Molecular diagnosis and typing of HTLV-I in KwaZulu-Natal.
(1998) Tarin, Michelle Lucille.; York, Denis Francis.; Bhigjee, Ahmed Iqbal.
Two areas of the HTLV-I genome were targeted for an in-house molecular diagnostic test, namely the pol and env regions. The pol primers proved the most sensitive (100%)and specific (100%). Amplification using the env primer pair was not reproducible, and was not pursued further. The AmpliSensor assay (Acugen Systems, Lowell, MA) was also tested.
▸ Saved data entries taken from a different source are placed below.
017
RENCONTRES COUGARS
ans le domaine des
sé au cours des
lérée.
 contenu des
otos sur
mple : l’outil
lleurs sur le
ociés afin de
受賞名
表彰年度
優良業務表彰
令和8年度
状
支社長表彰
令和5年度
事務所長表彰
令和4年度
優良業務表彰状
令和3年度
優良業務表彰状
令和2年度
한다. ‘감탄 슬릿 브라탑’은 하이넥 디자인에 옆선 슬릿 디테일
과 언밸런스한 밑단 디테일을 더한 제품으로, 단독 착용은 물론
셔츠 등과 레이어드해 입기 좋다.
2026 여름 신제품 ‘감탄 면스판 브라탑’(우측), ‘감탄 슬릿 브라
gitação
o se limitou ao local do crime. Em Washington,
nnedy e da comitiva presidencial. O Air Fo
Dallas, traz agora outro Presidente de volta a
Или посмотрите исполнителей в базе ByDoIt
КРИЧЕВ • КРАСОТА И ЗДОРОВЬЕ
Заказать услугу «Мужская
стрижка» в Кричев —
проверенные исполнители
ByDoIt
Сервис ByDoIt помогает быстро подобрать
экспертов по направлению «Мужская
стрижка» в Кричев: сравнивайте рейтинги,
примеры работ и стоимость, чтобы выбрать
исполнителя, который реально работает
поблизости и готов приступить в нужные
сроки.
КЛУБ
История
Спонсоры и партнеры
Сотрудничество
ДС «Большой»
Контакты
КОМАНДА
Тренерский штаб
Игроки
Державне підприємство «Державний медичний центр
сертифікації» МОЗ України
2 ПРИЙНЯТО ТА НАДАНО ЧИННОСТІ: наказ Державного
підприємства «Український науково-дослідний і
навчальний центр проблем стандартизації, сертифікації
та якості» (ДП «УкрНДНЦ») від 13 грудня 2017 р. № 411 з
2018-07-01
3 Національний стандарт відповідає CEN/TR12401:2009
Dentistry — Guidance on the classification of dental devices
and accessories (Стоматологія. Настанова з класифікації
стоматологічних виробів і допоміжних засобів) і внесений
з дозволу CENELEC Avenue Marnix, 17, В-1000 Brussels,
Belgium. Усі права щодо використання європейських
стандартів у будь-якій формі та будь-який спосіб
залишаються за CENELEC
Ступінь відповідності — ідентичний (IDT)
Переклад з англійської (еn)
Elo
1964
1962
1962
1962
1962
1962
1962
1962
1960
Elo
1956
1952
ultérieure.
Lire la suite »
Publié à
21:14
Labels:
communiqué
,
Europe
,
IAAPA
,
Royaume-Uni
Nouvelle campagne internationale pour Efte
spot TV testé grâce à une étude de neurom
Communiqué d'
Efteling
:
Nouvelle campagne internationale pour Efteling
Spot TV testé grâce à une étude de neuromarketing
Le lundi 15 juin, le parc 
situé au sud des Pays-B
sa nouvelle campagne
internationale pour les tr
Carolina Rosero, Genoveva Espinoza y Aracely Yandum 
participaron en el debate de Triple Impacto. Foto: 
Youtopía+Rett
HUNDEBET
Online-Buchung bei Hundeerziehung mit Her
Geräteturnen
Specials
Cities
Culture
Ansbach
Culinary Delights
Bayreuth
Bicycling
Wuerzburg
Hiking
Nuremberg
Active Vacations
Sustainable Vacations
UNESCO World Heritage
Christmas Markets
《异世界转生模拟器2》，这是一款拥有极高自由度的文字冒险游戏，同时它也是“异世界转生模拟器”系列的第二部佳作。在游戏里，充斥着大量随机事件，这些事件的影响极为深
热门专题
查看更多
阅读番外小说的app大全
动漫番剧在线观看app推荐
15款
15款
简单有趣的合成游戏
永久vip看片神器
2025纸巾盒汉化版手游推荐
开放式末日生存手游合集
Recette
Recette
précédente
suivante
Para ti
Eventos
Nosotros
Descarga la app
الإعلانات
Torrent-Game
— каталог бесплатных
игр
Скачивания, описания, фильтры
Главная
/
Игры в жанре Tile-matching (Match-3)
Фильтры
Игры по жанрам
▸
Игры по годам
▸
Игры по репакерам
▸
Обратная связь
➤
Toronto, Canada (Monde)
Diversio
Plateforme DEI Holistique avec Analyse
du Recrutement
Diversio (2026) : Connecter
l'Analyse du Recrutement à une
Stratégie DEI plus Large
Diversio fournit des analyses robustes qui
The assay was very specific, but not as sensitive as our in-house PCR. To investigate the predominant HTLV-I subtype in the region, a 1535 by env gene was isolated from peripheral blood obtained from five local HTLV-I seropositive patients. Four of the patients presented with HAM/TSP, and the fifth presented with a skin disease. Nucleotide sequencing of the amplified products revealed the local strains to be very conserved, differing by 0.1% to 0.9% among themselves. No apparent difference was noted for the two clinical manifestations. Phylogenetic analysis was performed using repesentative strains from around the world. The local strains clearly fell within the cosmopolitan subtype. The local strains were most closely related to the North American strains suggesting an unexpected link between the two countries.